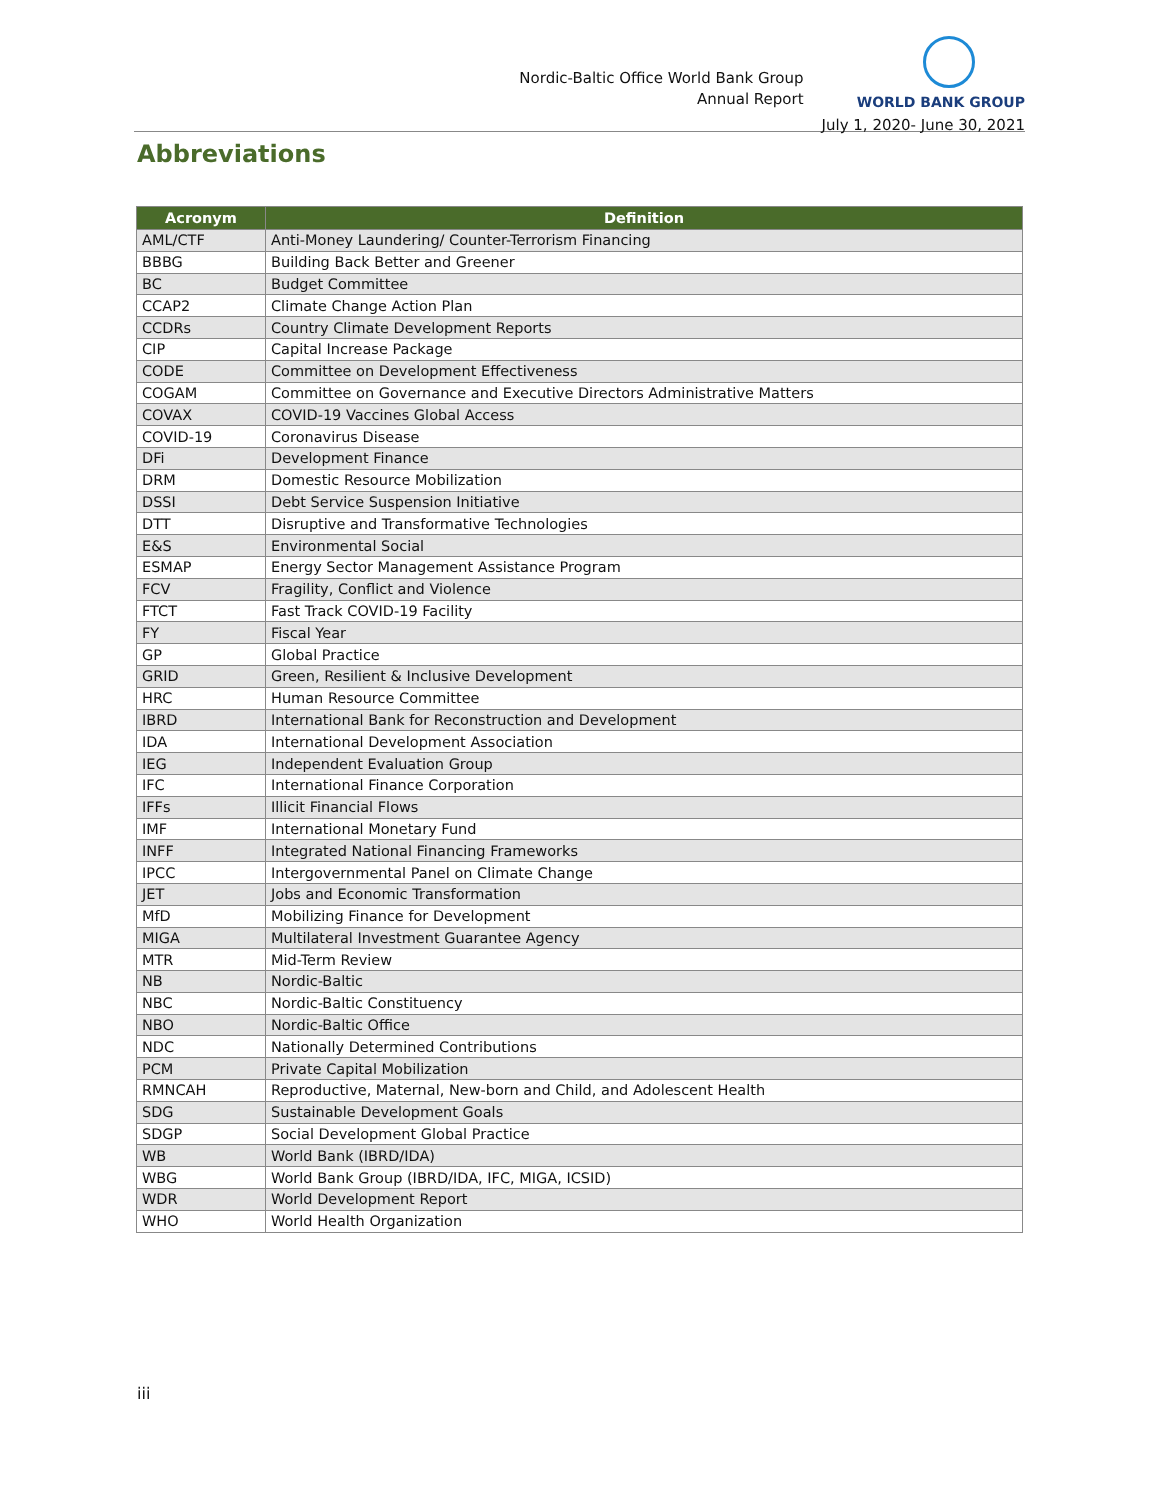Nordic-Baltic Office World Bank Group
Annual Report
WORLD BANK GROUP
July 1, 2020- June 30, 2021
Abbreviations
| Acronym | Definition |
| --- | --- |
| AML/CTF | Anti-Money Laundering/ Counter-Terrorism Financing |
| BBBG | Building Back Better and Greener |
| BC | Budget Committee |
| CCAP2 | Climate Change Action Plan |
| CCDRs | Country Climate Development Reports |
| CIP | Capital Increase Package |
| CODE | Committee on Development Effectiveness |
| COGAM | Committee on Governance and Executive Directors Administrative Matters |
| COVAX | COVID-19 Vaccines Global Access |
| COVID-19 | Coronavirus Disease |
| DFi | Development Finance |
| DRM | Domestic Resource Mobilization |
| DSSI | Debt Service Suspension Initiative |
| DTT | Disruptive and Transformative Technologies |
| E&S | Environmental Social |
| ESMAP | Energy Sector Management Assistance Program |
| FCV | Fragility, Conflict and Violence |
| FTCT | Fast Track COVID-19 Facility |
| FY | Fiscal Year |
| GP | Global Practice |
| GRID | Green, Resilient & Inclusive Development |
| HRC | Human Resource Committee |
| IBRD | International Bank for Reconstruction and Development |
| IDA | International Development Association |
| IEG | Independent Evaluation Group |
| IFC | International Finance Corporation |
| IFFs | Illicit Financial Flows |
| IMF | International Monetary Fund |
| INFF | Integrated National Financing Frameworks |
| IPCC | Intergovernmental Panel on Climate Change |
| JET | Jobs and Economic Transformation |
| MfD | Mobilizing Finance for Development |
| MIGA | Multilateral Investment Guarantee Agency |
| MTR | Mid-Term Review |
| NB | Nordic-Baltic |
| NBC | Nordic-Baltic Constituency |
| NBO | Nordic-Baltic Office |
| NDC | Nationally Determined Contributions |
| PCM | Private Capital Mobilization |
| RMNCAH | Reproductive, Maternal, New-born and Child, and Adolescent Health |
| SDG | Sustainable Development Goals |
| SDGP | Social Development Global Practice |
| WB | World Bank (IBRD/IDA) |
| WBG | World Bank Group (IBRD/IDA, IFC, MIGA, ICSID) |
| WDR | World Development Report |
| WHO | World Health Organization |
iii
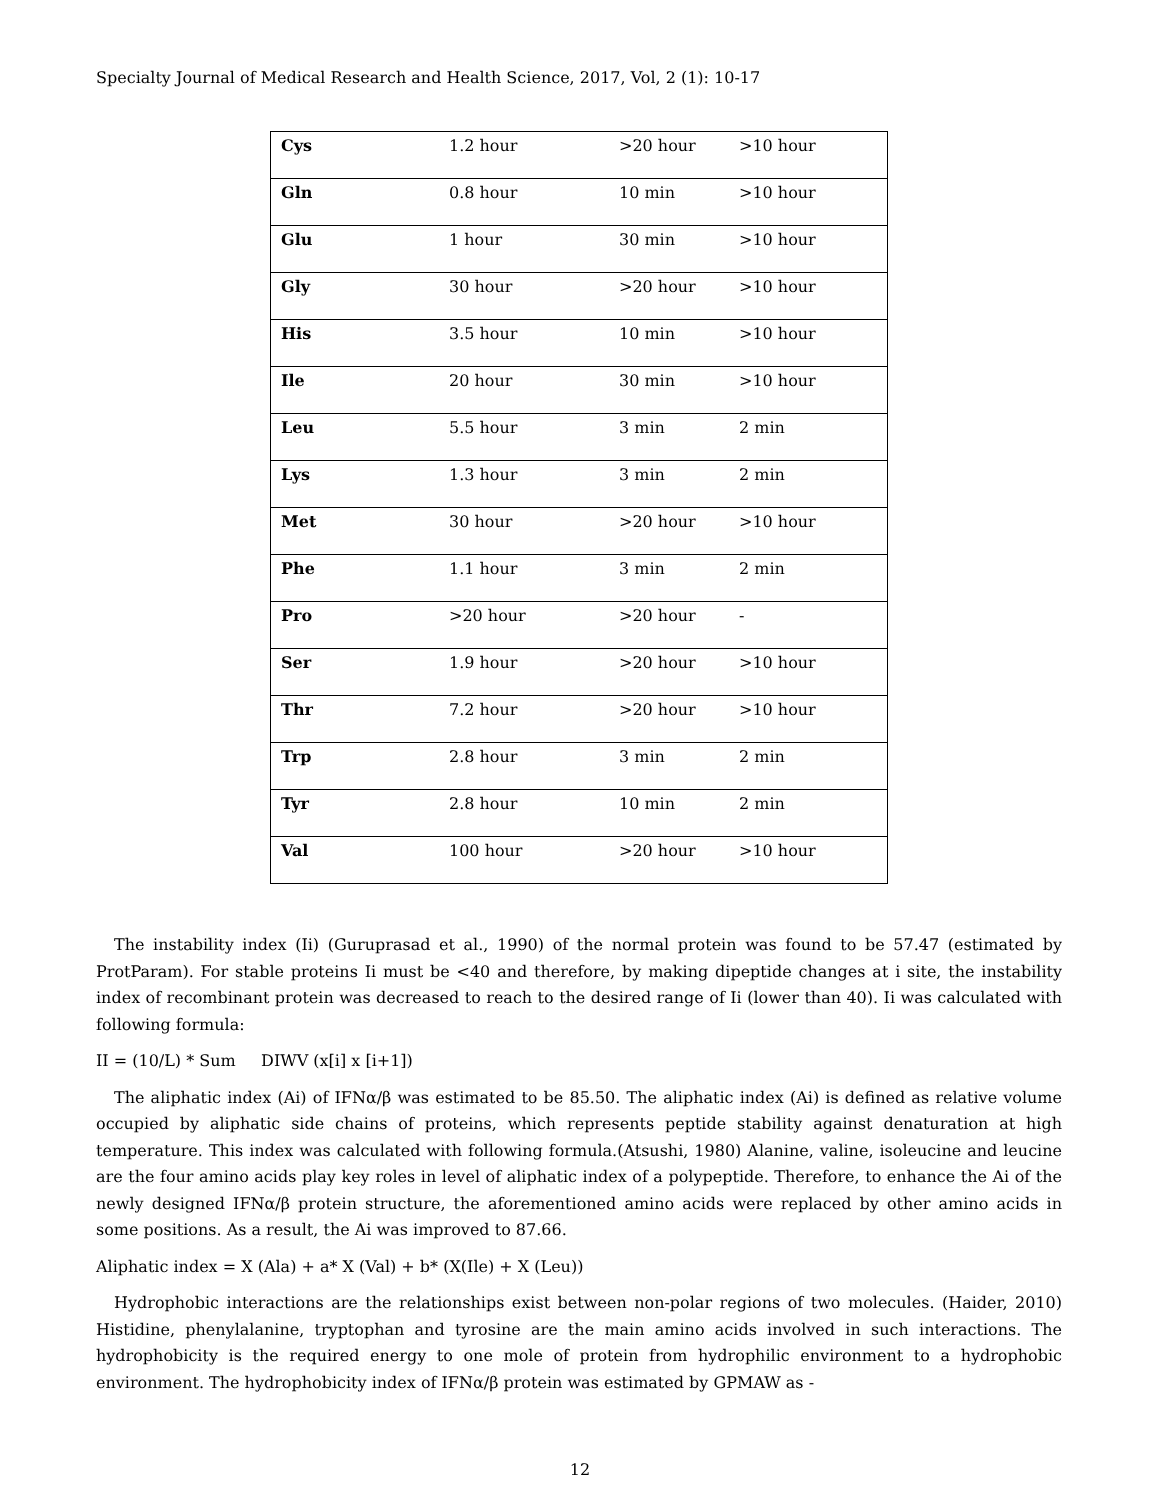Specialty Journal of Medical Research and Health Science, 2017, Vol, 2 (1): 10-17
| Cys | 1.2 hour | >20 hour | >10 hour |
| Gln | 0.8 hour | 10 min | >10 hour |
| Glu | 1 hour | 30 min | >10 hour |
| Gly | 30 hour | >20 hour | >10 hour |
| His | 3.5 hour | 10 min | >10 hour |
| Ile | 20 hour | 30 min | >10 hour |
| Leu | 5.5 hour | 3 min | 2 min |
| Lys | 1.3 hour | 3 min | 2 min |
| Met | 30 hour | >20 hour | >10 hour |
| Phe | 1.1 hour | 3 min | 2 min |
| Pro | >20 hour | >20 hour | - |
| Ser | 1.9 hour | >20 hour | >10 hour |
| Thr | 7.2 hour | >20 hour | >10 hour |
| Trp | 2.8 hour | 3 min | 2 min |
| Tyr | 2.8 hour | 10 min | 2 min |
| Val | 100 hour | >20 hour | >10 hour |
The instability index (Ii) (Guruprasad et al., 1990) of the normal protein was found to be 57.47 (estimated by ProtParam). For stable proteins Ii must be <40 and therefore, by making dipeptide changes at i site, the instability index of recombinant protein was decreased to reach to the desired range of Ii (lower than 40). Ii was calculated with following formula:
II = (10/L) * Sum DIWV (x[i] x [i+1])
The aliphatic index (Ai) of IFNα/β was estimated to be 85.50. The aliphatic index (Ai) is defined as relative volume occupied by aliphatic side chains of proteins, which represents peptide stability against denaturation at high temperature. This index was calculated with following formula.(Atsushi, 1980) Alanine, valine, isoleucine and leucine are the four amino acids play key roles in level of aliphatic index of a polypeptide. Therefore, to enhance the Ai of the newly designed IFNα/β protein structure, the aforementioned amino acids were replaced by other amino acids in some positions. As a result, the Ai was improved to 87.66.
Aliphatic index = X (Ala) + a* X (Val) + b* (X(Ile) + X (Leu))
Hydrophobic interactions are the relationships exist between non-polar regions of two molecules. (Haider, 2010) Histidine, phenylalanine, tryptophan and tyrosine are the main amino acids involved in such interactions. The hydrophobicity is the required energy to one mole of protein from hydrophilic environment to a hydrophobic environment. The hydrophobicity index of IFNα/β protein was estimated by GPMAW as -
12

------

In the listing above, find the line containing "Economic Transformation |" and the line containing "Gly | 30 hour". Reproduce those lines and all between them exactly, with no pictures and nothing more.

[RESULT OF THIS TASK]:
| JET | Jobs and Economic Transformation |
| MfD | Mobilizing Finance for Development |
| MIGA | Multilateral Investment Guarantee Agency |
| MTR | Mid-Term Review |
| NB | Nordic-Baltic |
| NBC | Nordic-Baltic Constituency |
| NBO | Nordic-Baltic Office |
| NDC | Nationally Determined Contributions |
| PCM | Private Capital Mobilization |
| RMNCAH | Reproductive, Maternal, New-born and Child, and Adolescent Health |
| SDG | Sustainable Development Goals |
| SDGP | Social Development Global Practice |
| WB | World Bank (IBRD/IDA) |
| WBG | World Bank Group (IBRD/IDA, IFC, MIGA, ICSID) |
| WDR | World Development Report |
| WHO | World Health Organization |
iii
Specialty Journal of Medical Research and Health Science, 2017, Vol, 2 (1): 10-17
| Cys | 1.2 hour | >20 hour | >10 hour |
| Gln | 0.8 hour | 10 min | >10 hour |
| Glu | 1 hour | 30 min | >10 hour |
| Gly | 30 hour | >20 hour | >10 hour |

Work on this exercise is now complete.